We've been asked by ITN to comment on a report coming out tomorrow, that basically suggests offering a weekly payment of £50-60 for each child you have from birth until 3 - not means tested, payable to all - same amount per child no matter how many you have.
To pay for this - they'd need to scrap the childcare element of the Working Tax Credit, the electronic vouchers and the one-off Sure Start Maternity Grant and providing instead a universal Parental Care Allowance (PCA) to parents caring with children of 0-3 years.
There was an article about it in today's Observer here and if anyone has the patience/enthusiasm, there's a full summary of the proposals below.
What do you think of it?
Would it make the difference between you going to work/staying at home?
Would scrapping the stuff they'd need to scrap make a difference to you?
Have to talk to them tomorrow Mon at 11ish - so be great to get your thoughts.
Here's the (longish) summary:
Proposals for reform
Little Britons proposes that funding support for childcare should follow the child and not be linked to childcare institutions or to parents work so that those parents who prefer informal care, such as relatives or childminders, or to look after their babies and toddlers themselves, are also supported.
The proposal requires scrapping the childcare element of the Working Tax Credit, the electronic vouchers and the one-off Sure Start Maternity Grant and providing instead a universal Parental Care Allowance (PCA) to parents caring with children of 0-3 years.
· £50-60 per week paid direct to all parents with children of 0-3. This is in line with parental care allowances in other European countries at around 15-20 per cent of GDP per capita and is equivalent to around 40 per cent of average income from the average part-time job.
· Payable from birth or after maternity pay has ceased until the child starts to use early years services in the first term after the third birthday.
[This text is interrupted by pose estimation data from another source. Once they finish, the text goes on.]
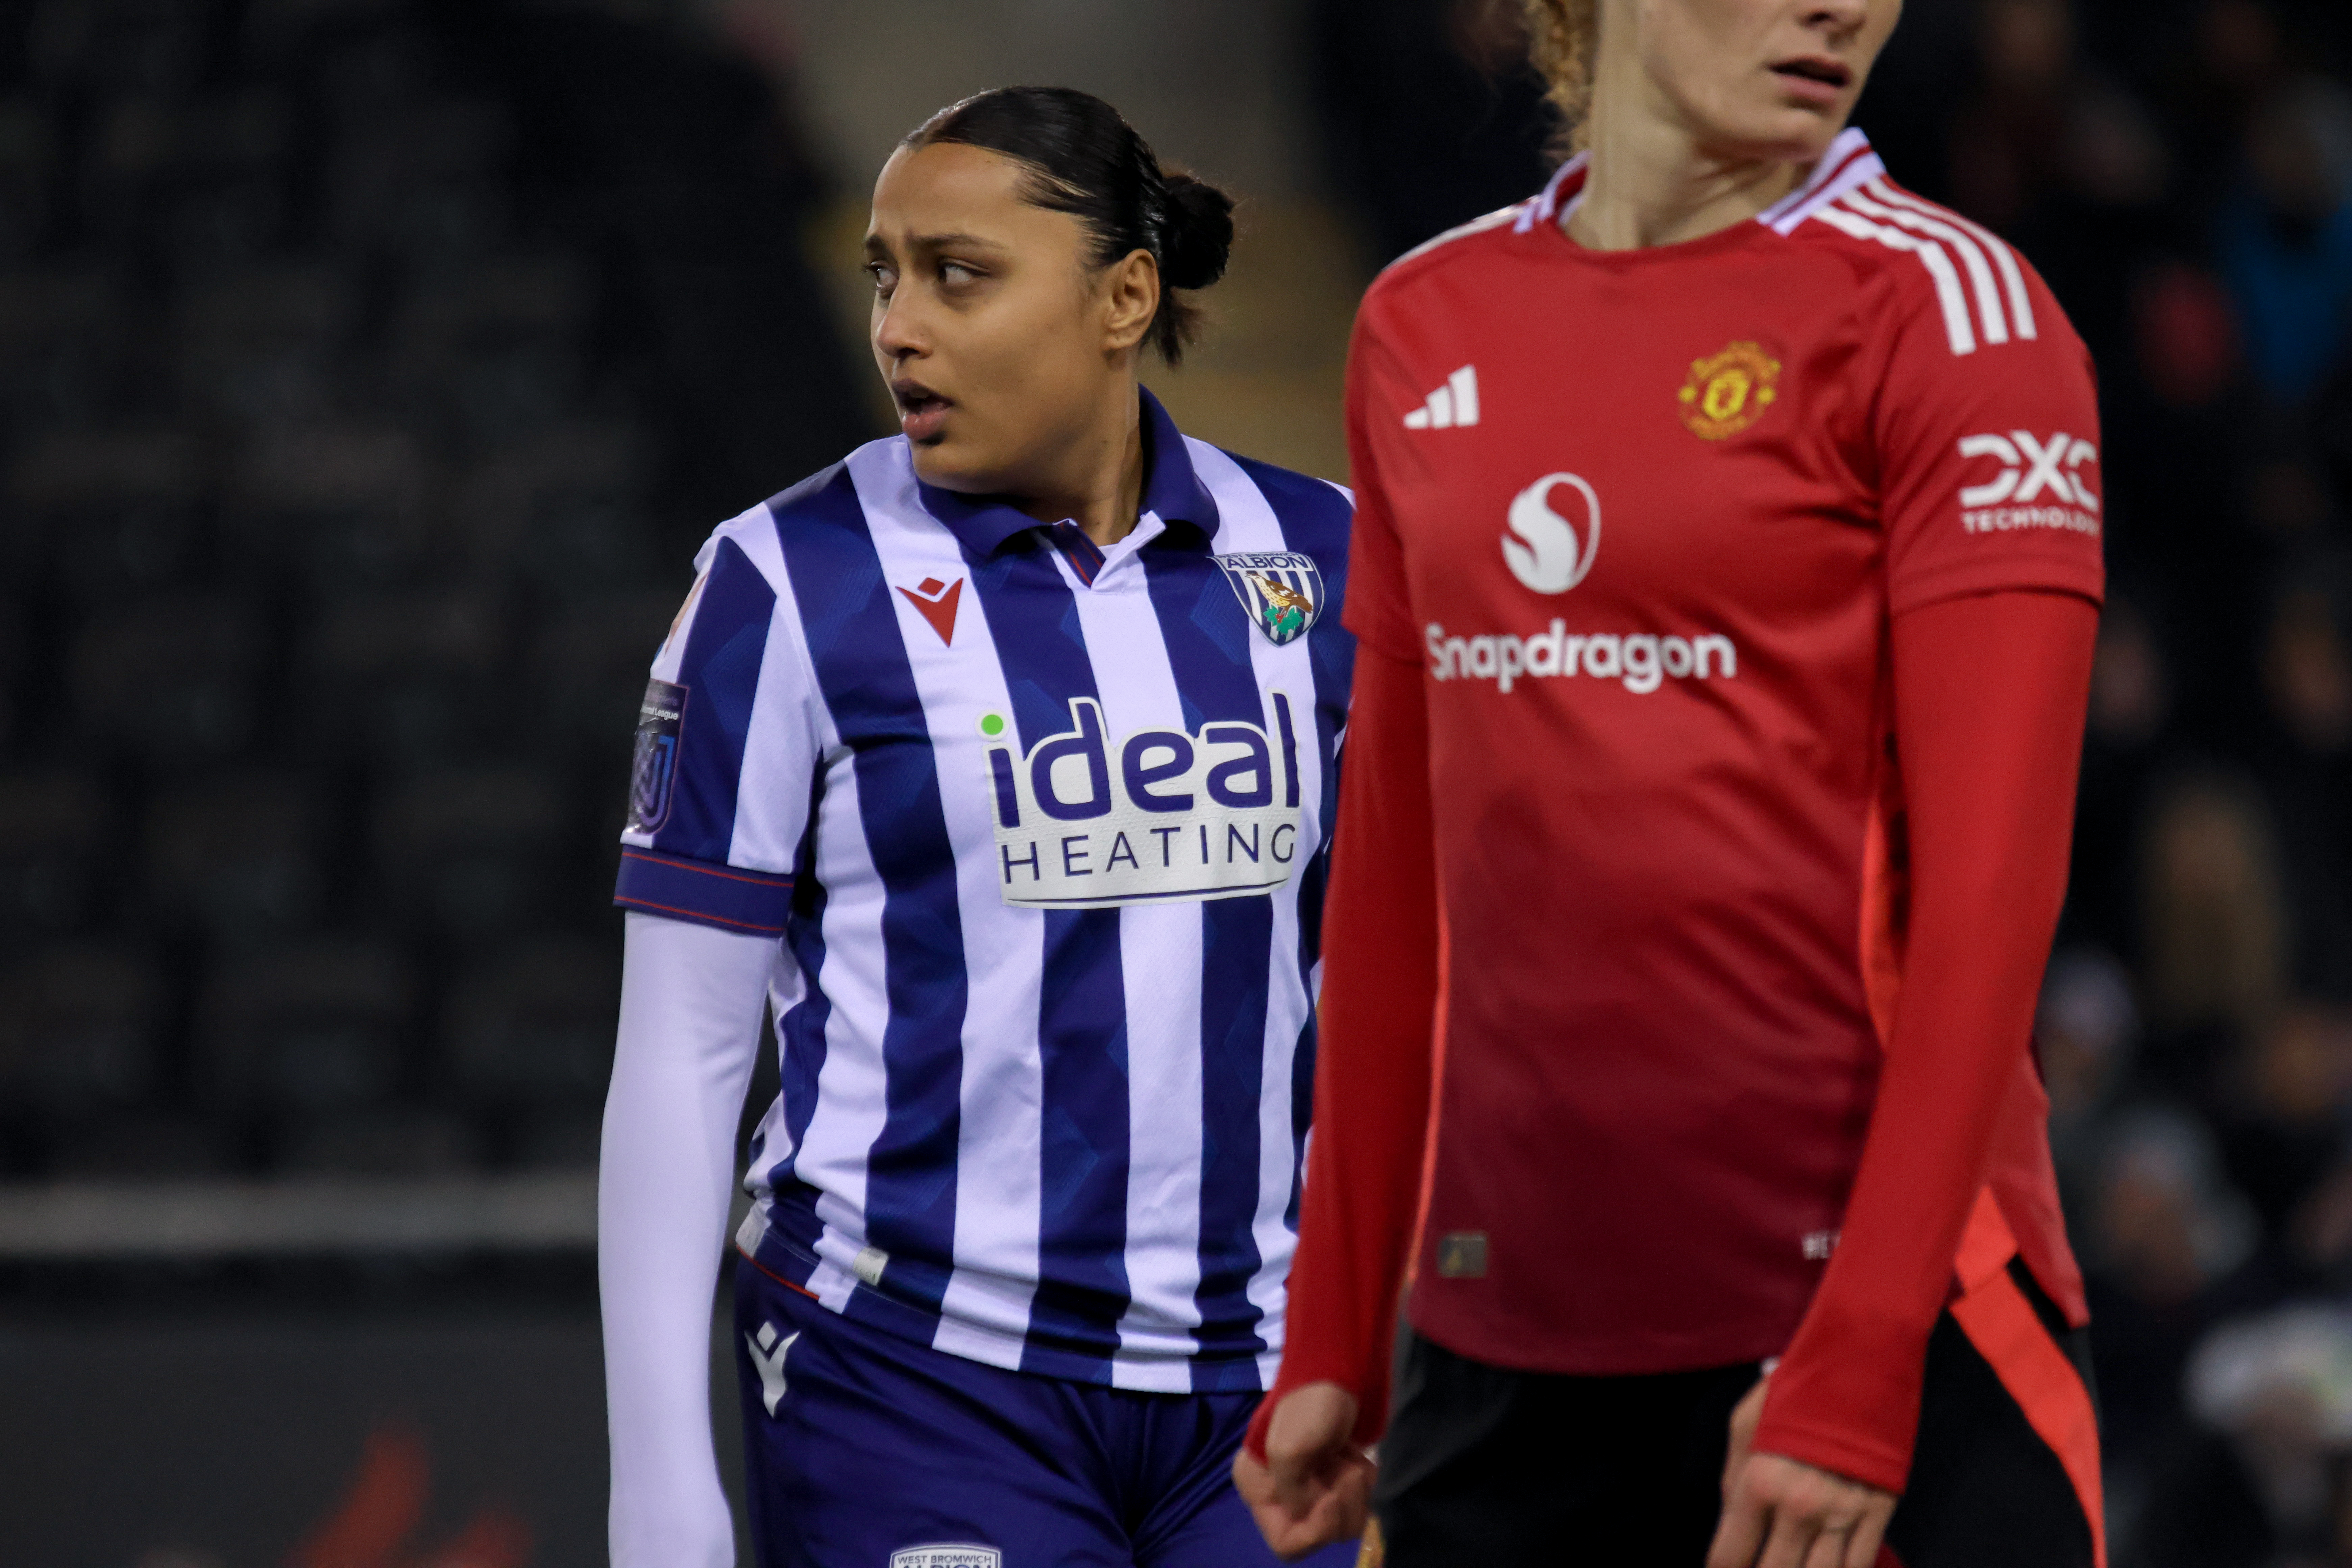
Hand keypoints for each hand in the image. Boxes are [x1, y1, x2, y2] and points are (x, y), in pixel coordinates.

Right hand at [1232, 1382, 1376, 1559]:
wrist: (1338, 1368)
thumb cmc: (1308, 1405)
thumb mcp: (1289, 1449)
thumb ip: (1293, 1492)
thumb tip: (1310, 1515)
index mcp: (1259, 1489)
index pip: (1285, 1544)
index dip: (1313, 1531)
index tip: (1330, 1498)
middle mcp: (1284, 1496)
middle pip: (1320, 1536)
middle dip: (1340, 1507)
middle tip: (1344, 1469)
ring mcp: (1314, 1488)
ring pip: (1345, 1524)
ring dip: (1356, 1494)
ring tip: (1350, 1460)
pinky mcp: (1338, 1478)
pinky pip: (1359, 1505)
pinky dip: (1365, 1485)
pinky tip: (1358, 1458)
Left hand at [1707, 1374, 1896, 1567]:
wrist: (1862, 1363)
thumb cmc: (1796, 1390)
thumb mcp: (1744, 1425)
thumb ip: (1733, 1480)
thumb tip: (1732, 1523)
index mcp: (1759, 1484)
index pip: (1730, 1556)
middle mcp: (1799, 1507)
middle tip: (1757, 1565)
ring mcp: (1841, 1514)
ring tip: (1791, 1564)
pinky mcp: (1876, 1514)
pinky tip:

Those receiving a maternity package are already financially supported and the PCA should not commence until that support ceases, either through returning to work or electing to stay at home to look after the child. All 3 year olds are eligible for Early Years Entitlement which, with a target of 20 hours per week, provides childcare as well as educational development.
· Not tapered, meaning that the same amount is paid to each child no matter how many children are in the family. Tapering adds complexity.
· Not taxed. Taxing the PCA might act as a deterrent to work for low income families.
· Administered through Child Benefit. At £55, this payment, in addition to child benefit, would mean a weekly, universal, non-taxed cash payment for children under 3 of £73.80.
Dr Catherine Hakim again: The proposal would be simple to administer, get into the right hands, allow parents to choose from a variety of childcare options (including staying at home), and provide carers with supplemental income if they give up work. Sure Start would still have a role, providing information and support for parenting, especially for the neediest parents.
How to pay for it
Assuming 100 per cent take-up of the new PCA, this is a £5.4 billion proposal if it is untaxed (£4.1 billion if it is taxed). This is significantly more than is currently paid out through the childcare element of the Working Tax Credit, the electronic vouchers and Sure Start Maternity Grant. The authors of the report believe these schemes, combined with savings on administration costs, more use of private and voluntary day nurseries, tapering away the family element of the Child Tax Credit and reassessing Child Benefit for 16-18 year-olds, would meet the vast bulk of the costs of the universal scheme they propose. However, if government increased spending on children to 1.5 per cent of GDP, in line with Scandinavian countries, it could easily cover the cost of this policy recommendation.
Natalie Evans summarized the reports analysis and recommendations: The present arrangements for childcare in the UK are not flexible enough to meet the needs of todays varied family structures and working hours. Rather than funding institutions, money should follow children. British parents, like those in France and Scandinavia, need more childcare choice. A simple, across-the-board childcare payment through the Child Benefit system is the way forward. It allows women who want to work to do so, and gives women the option to stay at home if that is what they believe is in their childs best interests at the start of their life.